Sacked miners robbed by company
By Wendy Robertson
SYDNEY — On February 10, 40 copper workers from the Cobar mine in western NSW, organised by the Rural Workers Union, occupied John Howard's Sydney office. The workers were demanding to know why Howard has been so generous in offering financial assistance to the stevedoring companies planning retrenchments, while no assistance has been given to the 260 miners who have lost their jobs.
CSA mines informed workers of the immediate closure on January 29. Many of the workers had not been paid for over a month.
The company announced that because of a loss of $8 million in November and December due to plummeting copper prices, workers would not be paid their entitlements such as long-service leave, annual leave and sick leave. The company owes over $10 million dollars to its workers and staff. Some are owed over $100,000.
The mine is one of three in the town. It is expected that due to the closure, 25% of the local work force will be unemployed within three months.
Meetings in Cobar called on the NSW government to find a buyer for the CSA mine.

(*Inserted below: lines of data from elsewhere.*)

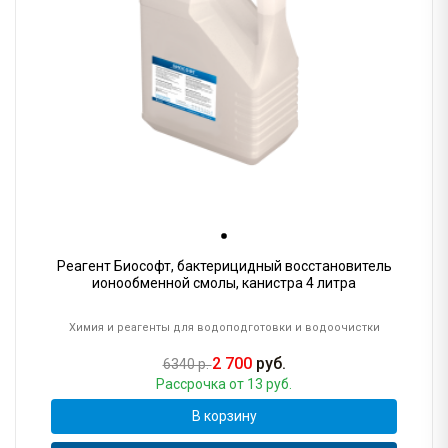
Реагент Биософт, бактерицидный восстановитель
ионообменной смолы, канистра 4 литра
Химия и реагенты для водоподготовки и водоочистки
2 700
руб.
6340 р.
Рассрочка
от 13 руб.
В корзину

The meetings have demanded: the waiving of royalties, levies and taxes; state or federal government loans to meet employee entitlements, to be paid back from the mine assets; an ACTU campaign to ensure that employers set aside employee entitlements such as annual leave, long service leave and redundancies into an independently administered trust fund.
A brief glance at the credentials of the parent company of the CSA mine, Ashanti Gold Fields, shows that it is far from struggling and could easily pay the full entitlements of the fired workers.
Ashanti Gold Fields is one of the biggest mining companies in Africa. According to the January 31 Cobar Weekly, when the company was floated on the London and Ghana stock exchanges in 1994, $454 million was raised. Ashanti Gold Fields 1996 acquisitions totalled companies and shares worth $524 million.